Le New York Times : Il a perdu un Courbet en fuyant les nazis. Ses héritiers le récupèrent.

March 28, 2023, by Julia Jacobs – excerpt.

Gustave Courbet, La Ronde Enfantine, 1862. Image credit: Wikimedia Commons (Courtesy of Art UK/the Fitzwilliam Museum)

“Shortly before the Nazi occupation of France in 1940, a Jewish engineer from a prominent family fled his Paris home with his mother, abandoning their apartment in the city’s affluent 16th arrondissement.”

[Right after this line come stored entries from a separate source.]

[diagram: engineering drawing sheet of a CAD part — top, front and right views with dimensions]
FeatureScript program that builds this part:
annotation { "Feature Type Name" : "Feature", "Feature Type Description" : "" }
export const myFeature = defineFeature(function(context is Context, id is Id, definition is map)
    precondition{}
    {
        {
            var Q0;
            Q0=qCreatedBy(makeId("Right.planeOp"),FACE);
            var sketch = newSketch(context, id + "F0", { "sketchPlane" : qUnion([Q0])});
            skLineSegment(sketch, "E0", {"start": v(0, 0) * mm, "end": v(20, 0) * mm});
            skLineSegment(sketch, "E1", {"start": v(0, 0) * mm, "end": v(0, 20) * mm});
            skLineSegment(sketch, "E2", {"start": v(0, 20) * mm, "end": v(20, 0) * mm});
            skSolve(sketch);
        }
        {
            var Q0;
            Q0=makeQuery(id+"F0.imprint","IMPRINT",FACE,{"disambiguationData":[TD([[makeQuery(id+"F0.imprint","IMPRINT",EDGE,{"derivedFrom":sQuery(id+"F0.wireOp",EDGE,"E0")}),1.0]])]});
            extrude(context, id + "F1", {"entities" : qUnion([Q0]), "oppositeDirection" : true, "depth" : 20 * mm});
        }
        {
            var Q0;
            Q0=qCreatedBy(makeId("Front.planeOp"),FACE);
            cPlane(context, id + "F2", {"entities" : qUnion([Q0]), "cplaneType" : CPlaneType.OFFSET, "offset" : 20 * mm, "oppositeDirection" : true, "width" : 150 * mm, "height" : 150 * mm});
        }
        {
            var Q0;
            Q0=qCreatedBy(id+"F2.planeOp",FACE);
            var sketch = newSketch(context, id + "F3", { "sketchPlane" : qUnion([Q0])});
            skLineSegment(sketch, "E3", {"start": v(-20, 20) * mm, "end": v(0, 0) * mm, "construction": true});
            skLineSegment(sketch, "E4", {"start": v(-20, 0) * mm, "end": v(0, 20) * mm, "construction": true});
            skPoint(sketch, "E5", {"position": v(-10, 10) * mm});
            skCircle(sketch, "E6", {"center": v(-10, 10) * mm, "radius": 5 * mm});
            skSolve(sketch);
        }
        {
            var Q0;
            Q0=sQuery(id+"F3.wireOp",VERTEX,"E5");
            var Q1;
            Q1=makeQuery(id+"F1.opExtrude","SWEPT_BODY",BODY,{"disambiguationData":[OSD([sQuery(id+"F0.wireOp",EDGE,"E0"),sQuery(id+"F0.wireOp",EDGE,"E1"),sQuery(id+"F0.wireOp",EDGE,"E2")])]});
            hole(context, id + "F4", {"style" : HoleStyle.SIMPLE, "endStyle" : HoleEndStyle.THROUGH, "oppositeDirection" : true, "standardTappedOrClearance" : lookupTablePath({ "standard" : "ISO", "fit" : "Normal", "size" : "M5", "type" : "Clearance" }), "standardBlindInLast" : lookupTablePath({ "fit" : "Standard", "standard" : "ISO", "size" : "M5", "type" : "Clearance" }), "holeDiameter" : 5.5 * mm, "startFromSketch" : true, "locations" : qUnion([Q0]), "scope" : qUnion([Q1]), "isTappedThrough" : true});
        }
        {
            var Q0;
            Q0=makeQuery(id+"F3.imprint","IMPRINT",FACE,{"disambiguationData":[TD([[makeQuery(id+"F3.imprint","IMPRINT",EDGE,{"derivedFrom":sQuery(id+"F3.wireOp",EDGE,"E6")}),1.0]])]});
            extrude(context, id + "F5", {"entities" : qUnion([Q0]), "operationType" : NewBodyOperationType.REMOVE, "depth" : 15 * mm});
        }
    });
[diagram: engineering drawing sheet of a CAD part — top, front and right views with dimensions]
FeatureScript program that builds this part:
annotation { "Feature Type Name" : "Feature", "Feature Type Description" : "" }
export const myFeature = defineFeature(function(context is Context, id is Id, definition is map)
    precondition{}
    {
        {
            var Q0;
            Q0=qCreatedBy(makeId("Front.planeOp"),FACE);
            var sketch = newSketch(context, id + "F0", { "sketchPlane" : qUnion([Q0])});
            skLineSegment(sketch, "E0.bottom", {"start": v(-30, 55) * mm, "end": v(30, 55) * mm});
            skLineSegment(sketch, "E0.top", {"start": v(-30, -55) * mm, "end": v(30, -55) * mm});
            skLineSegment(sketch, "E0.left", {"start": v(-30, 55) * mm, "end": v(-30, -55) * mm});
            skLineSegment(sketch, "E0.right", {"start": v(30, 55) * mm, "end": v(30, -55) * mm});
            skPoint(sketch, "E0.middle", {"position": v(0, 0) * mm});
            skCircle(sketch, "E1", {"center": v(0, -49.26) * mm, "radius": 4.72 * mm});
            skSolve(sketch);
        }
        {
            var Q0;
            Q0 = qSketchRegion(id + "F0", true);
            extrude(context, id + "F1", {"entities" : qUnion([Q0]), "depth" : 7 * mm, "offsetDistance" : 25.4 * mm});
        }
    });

“Among the possessions they left behind was a 19th-century painting of a lush forest scene, with children playing under a canopy of trees. As the Nazis took over, the artwork — by Gustave Courbet, the French realist painter — was carried off and reserved for the collection of a top Nazi official.”

“This is a deliberate seizure by the German authorities from a Jewish citizen of France with the diversion of the work of art to Nazi leaders,” the United Kingdom’s Spoliation Advisory Panel wrote in its decision. “We are satisfied that the heirs of the owner of the painting have a strong claim to restitution.”

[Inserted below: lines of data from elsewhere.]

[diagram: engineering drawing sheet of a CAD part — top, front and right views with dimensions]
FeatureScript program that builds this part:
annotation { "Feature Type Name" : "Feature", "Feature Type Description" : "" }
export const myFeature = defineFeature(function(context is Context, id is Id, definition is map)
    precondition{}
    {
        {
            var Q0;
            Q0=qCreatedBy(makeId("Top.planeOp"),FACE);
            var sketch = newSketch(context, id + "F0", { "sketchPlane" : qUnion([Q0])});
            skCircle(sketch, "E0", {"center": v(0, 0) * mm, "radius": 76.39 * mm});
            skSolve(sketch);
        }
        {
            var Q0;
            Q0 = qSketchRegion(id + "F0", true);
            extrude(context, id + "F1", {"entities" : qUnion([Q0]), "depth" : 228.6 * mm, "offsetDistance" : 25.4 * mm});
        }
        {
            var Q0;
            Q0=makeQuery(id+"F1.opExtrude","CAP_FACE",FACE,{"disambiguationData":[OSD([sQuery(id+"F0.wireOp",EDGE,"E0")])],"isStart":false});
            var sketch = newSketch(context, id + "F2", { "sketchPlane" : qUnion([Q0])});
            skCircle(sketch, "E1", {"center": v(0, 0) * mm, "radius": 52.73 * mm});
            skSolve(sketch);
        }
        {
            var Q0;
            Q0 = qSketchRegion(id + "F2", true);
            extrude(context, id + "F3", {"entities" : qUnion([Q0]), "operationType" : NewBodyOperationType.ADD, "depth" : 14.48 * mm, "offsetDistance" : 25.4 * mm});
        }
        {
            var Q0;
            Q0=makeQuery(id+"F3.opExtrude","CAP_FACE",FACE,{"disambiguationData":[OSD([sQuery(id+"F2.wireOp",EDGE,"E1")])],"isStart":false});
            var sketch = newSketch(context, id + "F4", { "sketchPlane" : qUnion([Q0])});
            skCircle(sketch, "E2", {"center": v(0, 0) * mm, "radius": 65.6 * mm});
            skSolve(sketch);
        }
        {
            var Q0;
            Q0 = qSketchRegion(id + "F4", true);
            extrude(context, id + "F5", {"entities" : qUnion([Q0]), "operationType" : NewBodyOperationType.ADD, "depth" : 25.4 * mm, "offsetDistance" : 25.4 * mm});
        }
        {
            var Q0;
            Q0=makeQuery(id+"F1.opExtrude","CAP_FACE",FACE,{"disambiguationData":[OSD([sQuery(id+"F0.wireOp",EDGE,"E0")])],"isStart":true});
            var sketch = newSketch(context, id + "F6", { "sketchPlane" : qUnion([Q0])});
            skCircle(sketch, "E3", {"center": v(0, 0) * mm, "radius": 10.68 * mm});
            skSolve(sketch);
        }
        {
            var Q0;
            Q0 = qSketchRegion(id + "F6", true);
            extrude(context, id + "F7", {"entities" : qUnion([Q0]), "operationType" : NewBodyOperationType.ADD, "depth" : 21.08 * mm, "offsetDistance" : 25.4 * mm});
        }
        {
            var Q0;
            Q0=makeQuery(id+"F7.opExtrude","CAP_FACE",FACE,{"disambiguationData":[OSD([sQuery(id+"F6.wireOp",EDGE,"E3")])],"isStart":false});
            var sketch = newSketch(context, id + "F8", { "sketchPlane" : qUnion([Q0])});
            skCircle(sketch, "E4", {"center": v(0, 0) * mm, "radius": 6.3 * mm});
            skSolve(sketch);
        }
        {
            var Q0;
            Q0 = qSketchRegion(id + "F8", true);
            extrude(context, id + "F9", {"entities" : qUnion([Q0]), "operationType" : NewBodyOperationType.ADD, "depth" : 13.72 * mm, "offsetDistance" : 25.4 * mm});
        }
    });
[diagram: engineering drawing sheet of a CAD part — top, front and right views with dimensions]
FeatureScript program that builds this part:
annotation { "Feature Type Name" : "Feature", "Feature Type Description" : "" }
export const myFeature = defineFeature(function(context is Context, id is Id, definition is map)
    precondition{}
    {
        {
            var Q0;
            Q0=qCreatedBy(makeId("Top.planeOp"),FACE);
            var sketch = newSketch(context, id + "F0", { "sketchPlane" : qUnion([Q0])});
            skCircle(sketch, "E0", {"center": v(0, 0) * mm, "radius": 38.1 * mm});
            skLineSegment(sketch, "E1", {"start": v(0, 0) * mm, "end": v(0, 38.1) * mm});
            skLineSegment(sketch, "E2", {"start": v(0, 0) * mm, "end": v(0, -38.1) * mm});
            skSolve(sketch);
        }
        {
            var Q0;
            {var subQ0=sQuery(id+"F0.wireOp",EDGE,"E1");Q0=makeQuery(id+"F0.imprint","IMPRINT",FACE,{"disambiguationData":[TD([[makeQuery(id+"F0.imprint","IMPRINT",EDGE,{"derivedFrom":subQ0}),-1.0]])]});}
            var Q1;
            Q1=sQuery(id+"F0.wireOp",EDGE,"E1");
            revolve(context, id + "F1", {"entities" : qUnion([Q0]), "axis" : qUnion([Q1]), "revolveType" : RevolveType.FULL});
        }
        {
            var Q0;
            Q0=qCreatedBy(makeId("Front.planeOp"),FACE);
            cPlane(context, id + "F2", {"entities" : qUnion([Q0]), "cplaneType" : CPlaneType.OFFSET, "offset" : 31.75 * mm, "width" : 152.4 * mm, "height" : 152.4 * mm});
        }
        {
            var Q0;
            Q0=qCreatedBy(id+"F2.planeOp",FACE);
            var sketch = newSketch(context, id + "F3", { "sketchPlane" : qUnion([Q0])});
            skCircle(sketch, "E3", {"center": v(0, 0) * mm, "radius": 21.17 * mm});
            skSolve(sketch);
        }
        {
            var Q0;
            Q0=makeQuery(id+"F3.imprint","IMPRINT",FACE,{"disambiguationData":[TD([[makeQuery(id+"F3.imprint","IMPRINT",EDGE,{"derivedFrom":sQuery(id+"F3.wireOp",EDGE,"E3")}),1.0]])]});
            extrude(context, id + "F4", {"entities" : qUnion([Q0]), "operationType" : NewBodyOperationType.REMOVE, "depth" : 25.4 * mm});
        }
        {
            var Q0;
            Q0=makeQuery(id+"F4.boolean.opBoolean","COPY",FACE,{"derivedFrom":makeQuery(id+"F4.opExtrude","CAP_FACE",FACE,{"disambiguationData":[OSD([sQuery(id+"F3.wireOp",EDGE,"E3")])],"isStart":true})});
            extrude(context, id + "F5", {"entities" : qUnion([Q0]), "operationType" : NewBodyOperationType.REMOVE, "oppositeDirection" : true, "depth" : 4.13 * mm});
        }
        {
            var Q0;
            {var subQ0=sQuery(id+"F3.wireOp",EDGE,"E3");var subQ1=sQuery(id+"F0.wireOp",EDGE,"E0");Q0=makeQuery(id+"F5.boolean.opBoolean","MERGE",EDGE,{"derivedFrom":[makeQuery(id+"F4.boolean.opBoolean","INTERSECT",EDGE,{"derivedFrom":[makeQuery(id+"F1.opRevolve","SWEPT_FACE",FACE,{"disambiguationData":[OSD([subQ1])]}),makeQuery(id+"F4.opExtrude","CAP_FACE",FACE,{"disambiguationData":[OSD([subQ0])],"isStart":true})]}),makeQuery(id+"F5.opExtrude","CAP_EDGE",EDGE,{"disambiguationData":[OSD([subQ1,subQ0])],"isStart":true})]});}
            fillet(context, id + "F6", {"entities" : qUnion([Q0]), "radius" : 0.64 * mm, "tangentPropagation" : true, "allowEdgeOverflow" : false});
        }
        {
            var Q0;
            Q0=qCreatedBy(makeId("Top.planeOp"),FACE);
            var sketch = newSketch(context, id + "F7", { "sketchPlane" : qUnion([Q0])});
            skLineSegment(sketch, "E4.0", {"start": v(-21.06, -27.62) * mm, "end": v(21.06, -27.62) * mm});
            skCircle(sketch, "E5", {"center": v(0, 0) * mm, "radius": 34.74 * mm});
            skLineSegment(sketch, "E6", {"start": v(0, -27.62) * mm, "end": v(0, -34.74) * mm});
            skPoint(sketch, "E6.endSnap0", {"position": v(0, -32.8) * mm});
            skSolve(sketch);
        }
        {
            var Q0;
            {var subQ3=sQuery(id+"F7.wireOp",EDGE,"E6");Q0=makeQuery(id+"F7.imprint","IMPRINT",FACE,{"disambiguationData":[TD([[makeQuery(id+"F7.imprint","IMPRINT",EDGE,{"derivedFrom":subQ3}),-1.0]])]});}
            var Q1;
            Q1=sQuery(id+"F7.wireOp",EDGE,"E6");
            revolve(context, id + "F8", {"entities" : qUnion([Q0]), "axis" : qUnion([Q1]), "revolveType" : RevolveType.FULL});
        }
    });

“The claim was brought to the panel in 2021 by the Mondex Corporation, a Toronto-based company that assists heirs who are seeking restitutions.”

“According to the company’s research, after the painting was looted it was transferred to the Jeu de Paume, a Paris museum that the Germans turned into a depository for their looted art. There, it was inventoried with the title “Waldlandschaft,” which translates from German into “forest landscape.” A handwritten note with the painting indicated it had been intended for the collection of Hermann Göring, a Nazi official who was convicted of war crimes at the Nuremberg trials.”

“James Palmer, the founder of the Mondex Corporation, called the British government and the Fitzwilliam Museum “exemplary in their proactive, respectful and moral treatment of this restitution claim.”